Fragment tekstu >>
===

Zdarzało ci się pocieszać jedzeniem? Kiedy czułaś smutek, zmęczenie, rozczarowanie, zniechęcenie, ból, nudę? A może jesz z radości? Może tak świętujesz zdany egzamin lub podwyżkę?
Zastanawiasz się czasami dlaczego jesz? Dlaczego odczuwasz głód? Czy może nawet nie wiesz czym jest głód, bo jesz zanim zgłodniejesz. Od prawieków wszystko kręci się wokół jedzenia. Jaskiniowy Adam cały dzień uganiał się za jedzeniem, a jaskiniowa Ewa kombinowała, co zrobić, aby to co przywlecze Adam, udało się zjeść. Syty brzuch, jest synonimem bezpieczeństwa, a zaspokojenie głodu jest podstawową funkcją życiową wszystkich zdrowych organizmów. Tak uwarunkowani przyszliśmy na świat. Musimy jeść, aby przetrwać. I jest to bardzo sensowne założenie.

===

[Wiersze ze zbioru danych]

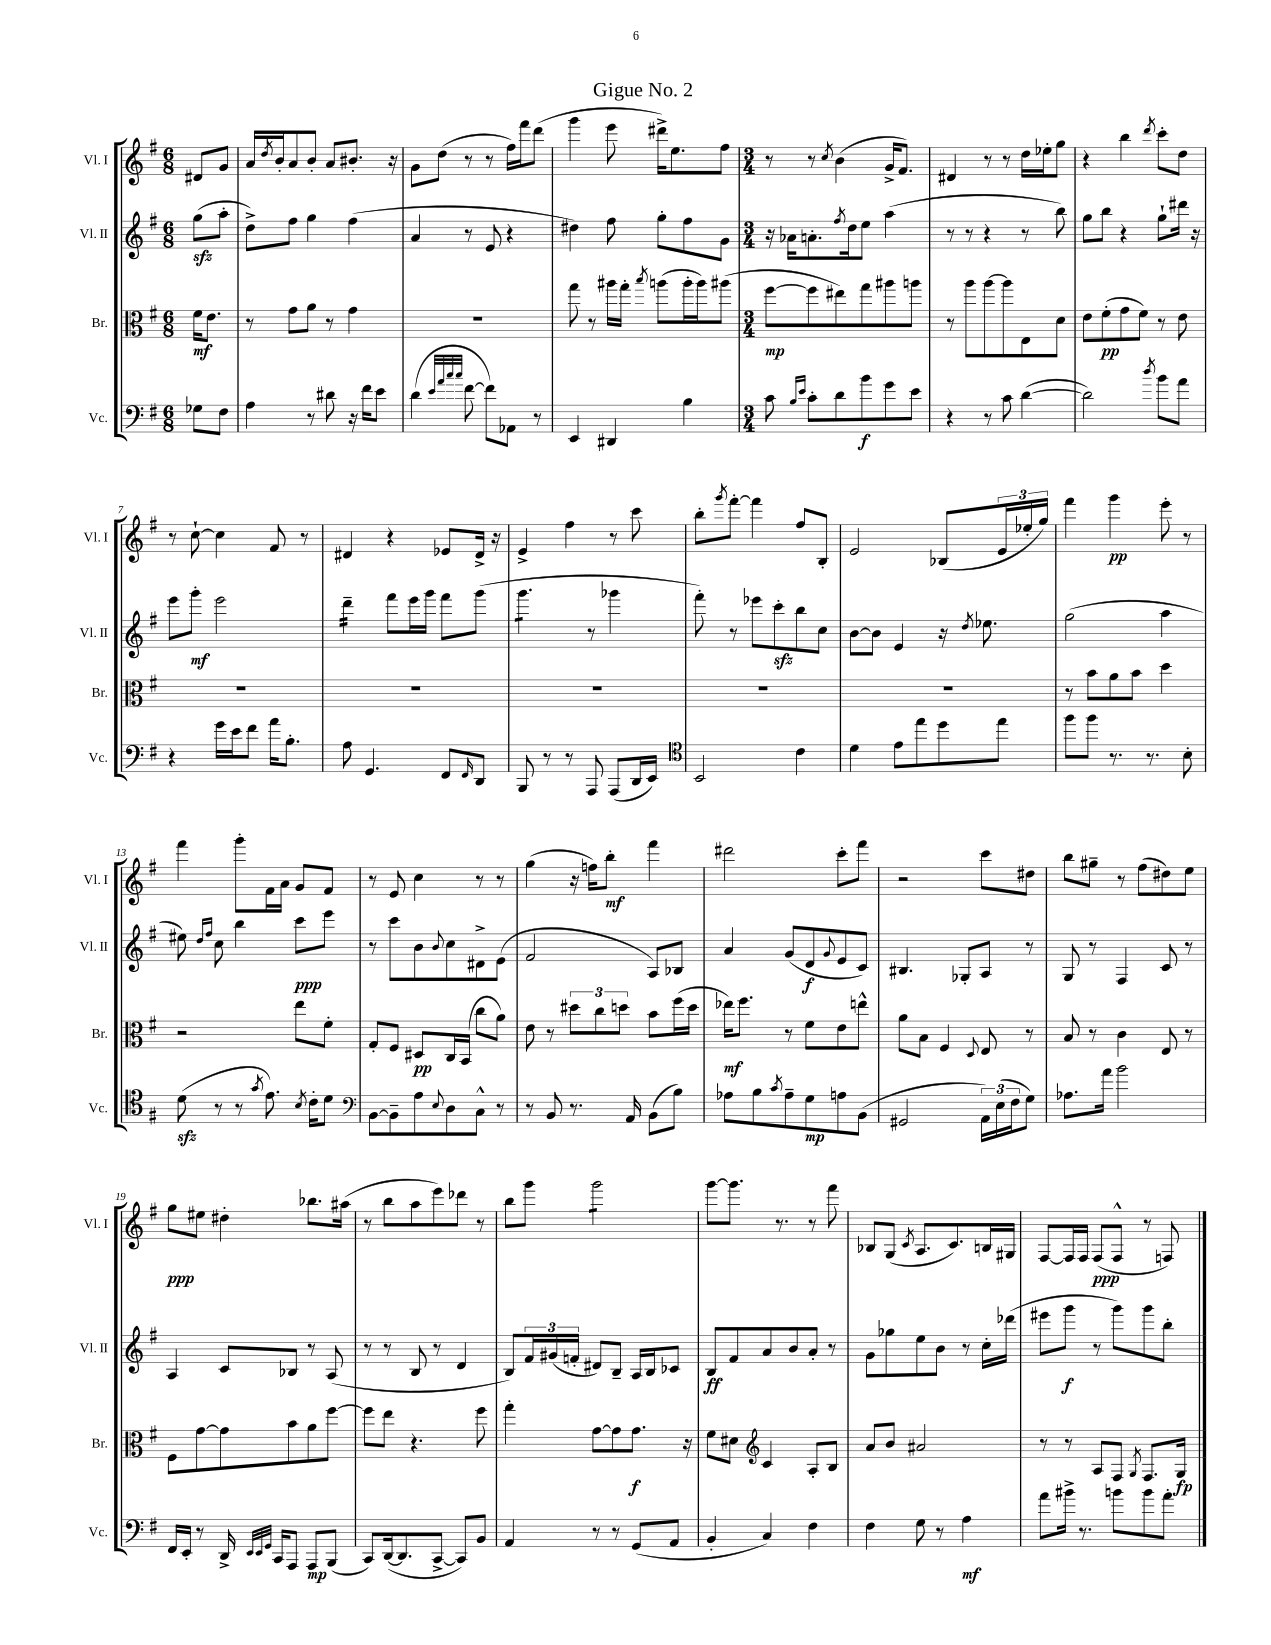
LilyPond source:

\header { title = "Gigue No. 2" }
<<
\new StaffGroup <<
\new Staff = "s0" \with { instrumentName = "Vl. I" shortInstrumentName = "Vl. I" } {
    \clef treble \key g \major \numericTimeSignature \time 6/8 \partial 4
    dis'8 g'8 |
    a'16 \acciaccatura { d''8 } b'16-. a'8 b'8-. a'8 bis'8.-. r16 |
    g'8 d''8( r8 r8 fis''16) fis'''16 d'''8( |
    g'''4 e'''8 dis'''16->) e''8. fis''8 |
    \numericTimeSignature \time 3/4 r8 r8 \acciaccatura { c''8 } b'4( g'16-> fis'8.) |
    dis'4 r8 r8 d''16 ees''16-. g''8 |
    r4 b''4 \acciaccatura { d'''8 } c'''8-. d''8 |
    r8 c''8~-! c''4 fis'8 r8 |
    dis'4 r4 ees'8 dis'16-> r16 |
    e'4-> fis''4 r8 c'''8 |
    b''8-. \acciaccatura { g'''8 } fis'''8~-. fis'''4 fis''8 b8-. |
    e'2 bes8( \tuplet 3/2 { e'16 ees''16-. g''16) } |
    fis'''4 g'''4\pp e'''8-. r8 |
    fis'''4 g'''8-. fis'16 a'16 g'8 fis'8 |
    r8 e'8 c''4 r8 r8 |
    g''4( r16 f''16) b''8-.\mf fis'''4 |
    dis'''2 c'''8-. fis'''8 |
    r2 c'''8 dis''8 |
    b''8 gis''8-- r8 fis''8( dis''8) e''8 |
    g''8\ppp eis''8 dis''4-. bes''8. ais''16( |
    r8 b''8 a''8 e'''8) des'''8 r8 |
    b''8 g'''8 g'''2:8 |
    g'''8~ g'''8. r8. r8 fis'''8 |
    bes8 g8( \acciaccatura { c'8 } a8. c'8.) b16 gis16 |
    fis8~ fis16 fis16 fis8\ppp( fis8-^ r8 f8) \bar "|." |
}
\new Staff = "s1" \with { instrumentName = "Vl. II" shortInstrumentName = "Vl. II" } {
    \clef treble \key g \major \numericTimeSignature \time 6/8 \partial 4
    g''8\sfz( a''8-. |
    d''8->) fis''8 g''4 fis''4( |
    a'4 r8 e'8 r4 |
    dis''4) fis''8 g''8-. fis''8 g'8 |
    \numericTimeSignature \time 3/4 r16 aes'16 a'8.-. \acciaccatura { fis''8 } d''16 e''8 a''4( |
    r8 r8 r4 r8 b''8) |
    g''8 b''8 r4 g''8-! dis'''16 r16 |
    e'''8 g'''8-.\mf e'''2 |
    d'''4:16-- fis'''8 e'''16 g'''16 fis'''8 g'''8( |
    g'''4.:8 r8 ges'''4 |
    fis'''8-.) r8 ees'''8 c'''8-.\sfz b''8 c''8 |
    b'8~ b'8 e'4 r16 \acciaccatura { d''8 } ees''8. |
    g''2( a''4 |
    eis''8) \grace { d''16 fis''16 } c''8 b''4 c'''8\ppp e'''8 |
    r8 c'''8 b'8 \appoggiatura { b'8 } c''8 dis'8-> e'8( |
    fis'2 a8) bes8 |
    a'4 g'8( d'8\f \appoggiatura { g'8 } e'8 c'8) |
    bis4. ges8-. a8 r8 |
    g8 r8 fis4 c'8 r8 |
    a4 c'8 bes8 r8 a8( |
    r8 r8 b8 r8 d'4 |
    b8) \tuplet 3/2 { fis'16 gis'16( f'16-. } dis'8) b8-- a16 b16 ces'8 |
    b8\ff fis'8 a'8 b'8 a'8-. r8 |
    g'8 ges''8 e''8 b'8 r8 c''16-. des'''16( |
    eis'''8 g'''8\f r8 g'''8) g'''8 b''8-. \bar "|." |
}
\new Staff = "s2" \with { instrumentName = "Br." shortInstrumentName = "Br." } {
    \clef alto \key g \major \numericTimeSignature \time 6/8 \partial 4
    fis'16\mf e'8. |
    r8 g'8 a'8 r8 g'4 |
    R2. |
    g''8 r8 ais''16 g''16-. \acciaccatura { b''8 } a''8( a''16-. a''16) ais''8( |
    \numericTimeSignature \time 3/4 fis''8~\mp fis''8 eis''8) g''8 ais''8 a''8 |
    r8 a''8 a''8~ a''8 e8 d'8 |
    e'8 fis'8-.\pp( g'8 fis'8) r8 e'8 |
    R2. |
    R2. |
    R2. |
    R2. |
    R2. |
    r8 b'8 a'8 b'8 d''4 |
    r2 e''8 fis'8-. |
    g8-. fis8 dis8\pp c16 b,16( c''8 a'8) |
    e'8 r8 \tuplet 3/2 { dis''8 c''8 d''8 } b'8 fis''16( d''16 |
    ees''16\mf) fis''8. r8 fis'8 e'8 e''8-^ |
    a'8 b8 fis4 \appoggiatura { d8 } e8 r8 |
    b8 r8 c'4 e8 r8 |
    fis8 g'8~ g'8 b'8 a'8 fis''8~ |
    fis''8 e''8 r4. fis''8 |
    g''4-. g'8~ g'8 g'8.\f r16 |
    fis'8 dis'8 \clef treble c'4 a8-. b8 |
    a'8 b'8 ais'2 |
    r8 r8 a8 fis8 \acciaccatura { g8 } fis8. g16\fp \bar "|." |
}
\new Staff = "s3" \with { instrumentName = "Vc." shortInstrumentName = "Vc." } {
    \clef bass \key g \major \numericTimeSignature \time 6/8 \partial 4
    ges8 fis8 |
    a4 r8 dis'8 r16 fis'16 e'8 |
    d'4( \grace { e'32 a'32 c''32 c''32 } fis'8~ fis'8) aes,8 r8 |
    e,4 dis,4 b4 |
    \numericTimeSignature \time 3/4 c'8 \grace { b16 e'16 } c'8-. d'8 b'8\f g'8 e'8 |
    r4 r8 c'8 d'4~( |
    d'2) \acciaccatura { d''8 } b'8 a'8 |
    r4 g'16 e'16 fis'8 a'16 b8.-. |
    a8 g,4. fis,8 \grace { fis,16 } d,8 |
    b,,8 r8 r8 a,,8 a,,8( d,16 e,16) |
    \clef tenor b,2 c'4 |
    d'4 e'8 e''8 d''8 e''8 |
    fis''8 fis''8 r8. r8. b8-. |
    d'8\sfz( r8 r8 \acciaccatura { g'8 } e'8.) \acciaccatura { b8 } c'16-. d'8 |
    \clef bass b,8~ b,8-- a8 \appoggiatura { e8 } d8 c8-^ r8 |
    r8 b,8 r8. a,16 b,8( b8) |
    aes8 b8 \acciaccatura { c'8 } aes8-- g8\mp a8 b,8( |
    gis,2 \tuplet 3/2 { a,16) e16( fis16 } g8) |
    aes8. a'16 b'2 |
    fis,16 e,16-. r8 d,16-> \grace { e,32 e,32 g,32 } c,16 a,,8 a,,8\mp b,,8( |
    c,8) d,16~( d,8. c,8~-> c,8) b,8 |
    a,4 r8 r8 g,8( a,8 |
    b,4-. c4) fis4 |
    fis4 g8 r8 a4\mf |
    a'8 bis'16-> r8. b'8 b'8 a'8-. \bar "|." |
}
>>
>>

===

Zadania do wykonania >>
1. Skopiuj dokładnie fragment tekstu o jedzeniu od "Zdarzało ci się" do "bardzo sensowne założenie.".
2. Wyjaśnij na podstawie tekstu o jedzeniu, dlaczego musimy jeść.
Rekordy nie są potrzebne do wykonania zadań.

Rozwiązania zadań >>
1.
Zdarzało ci się pocieszać jedzeniem? Kiedy czułaś smutek, zmęczenie, rozczarowanie, zniechęcenie, ból, nudę? A może jesz z radości? Może tak świętujesz zdany egzamin lub podwyżkę?
Zastanawiasz się czasami dlaczego jesz? Dlaczego odczuwasz głód? Czy może nawet nie wiesz czym jest głód, bo jesz zanim zgłodniejesz. Od prawieków wszystko kręci się wokół jedzenia. Jaskiniowy Adam cały dzień uganiał się za jedzeniem, a jaskiniowa Ewa kombinowała, co zrobić, aby to co przywlecze Adam, udało się zjeść. Syty brzuch, jest synonimem bezpieczeństwa, a zaspokojenie głodu jest podstawową funkcją życiową wszystkich zdrowych organizmów. Tak uwarunkowani przyszliśmy na świat. Musimy jeść, aby przetrwać. I jest to bardzo sensowne założenie.

2. Musimy jeść, aby przetrwać. Zaspokojenie głodu jest podstawową funkcją życiową wszystkich zdrowych organizmów, a my przyszliśmy na świat tak uwarunkowani.